Rust is a systems (i.e. lower level) language similar to C and C++ that can be compiled to native standalone executables.
If you're primarily doing app dev work, be it desktop or web, you wouldn't really benefit much from it. Although I think Rust code can be compiled to wasm so you could use it as part of webdev work.
I've mostly used web-specialized programming languages like JavaScript and PHP, and some Python. Some of the unique characteristics of Rust have been trickier for me to pick up.
This looks like a fun and useful article, but I'd also recommend Rustlings to anyone interested in learning Rust.
Colour me impressed.

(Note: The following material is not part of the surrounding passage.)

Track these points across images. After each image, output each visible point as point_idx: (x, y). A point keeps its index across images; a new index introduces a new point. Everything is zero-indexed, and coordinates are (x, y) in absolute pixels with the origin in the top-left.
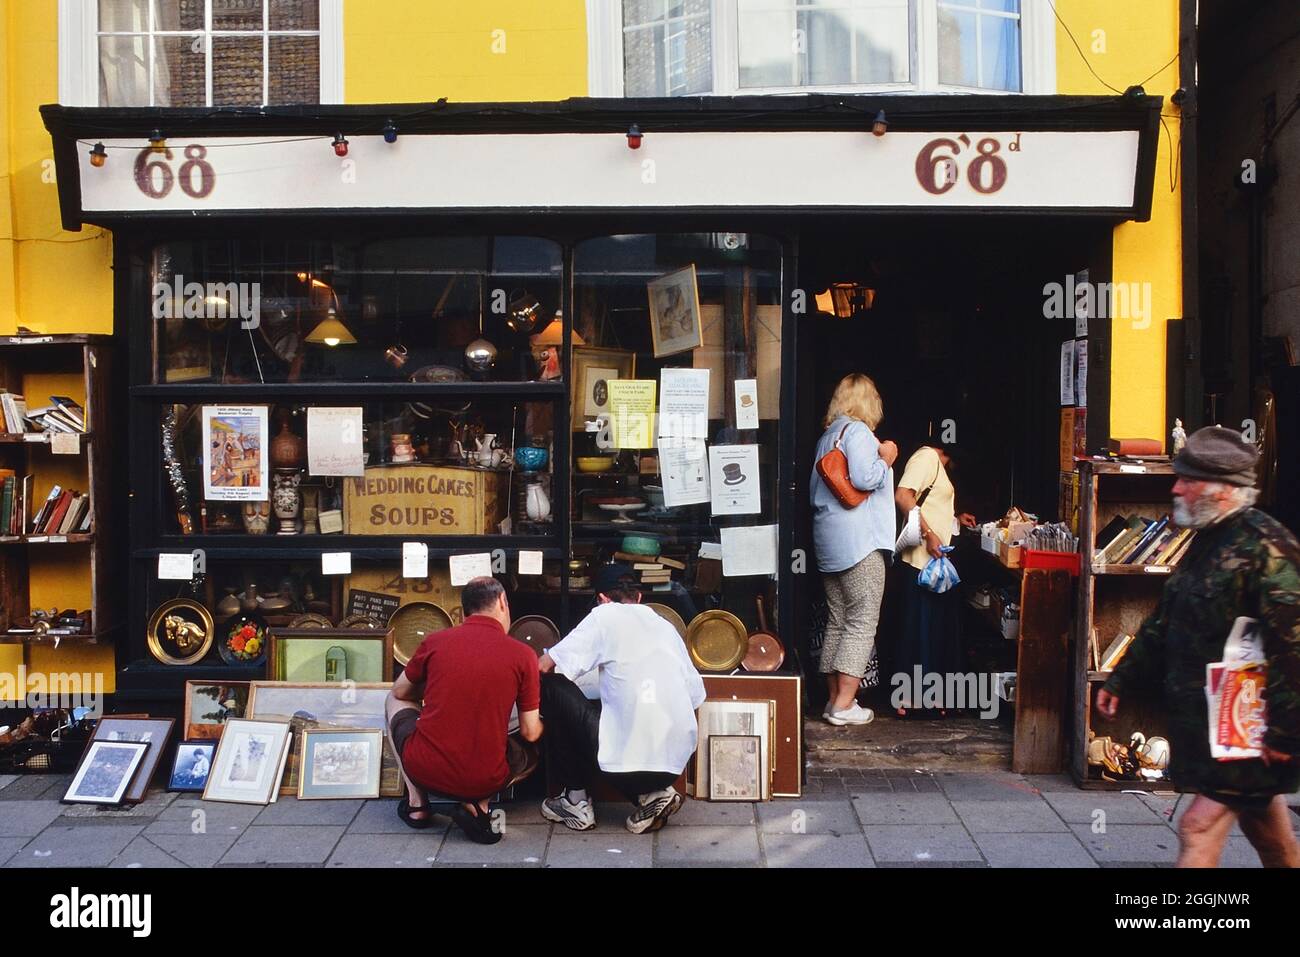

Spot check on the python thing I build yesterday has an equivalent
>A rust device driver for the Bosch BME280 temperature, humidity, and atmospheric pressure sensor and the Bosch BMP280 temperature, and atmospheric pressure sensor
Rust is a language that just doesn't go into my head.
And whenever I have a question the community either downvotes or ignores me.
The readability is bad.
The error messages don't make sense.
This type of post only covers the syntax basics.
There's nowhere to turn to for applied concepts.
It's like Ultima Online back in the day. Everyone loved it but every time I tried i fell asleep and just couldn't get into it.
I'm semi happy with Go. It's a hands on language that is fast enough. But it's missing elegance and something I can't put my finger on is missing.
But Rust, it feels like a step back.
What do I think in? Boxes? Wrap unwrap move what? It's so hipster I just hate it. And compilation takes a lot of resources and time. Hell, Java makes more sense to me than Rust.
And why all those macros?
And impl for order is backwards.
Why couldn't the word class be used, no they just want to be different for the sake of being different. It's a language for hipster rebels without a cause.
Rust does not have sealed traits, though you can sorta contort the privacy system to do similar things if you want. We also do not have structural typing. (Generally; tuples are structurally typed but nothing else is)
A lot of Rust’s language people did a lot in Scala. The language’s are pretty different IMHO.
As was explained to me, Rust has heritage from OCaml. If one squints, they can even see it still beneath the surface. I hear the original compiler was even written in OCaml.
I'm curious what other what other developers who primarily use Python think of this article and Rust in general?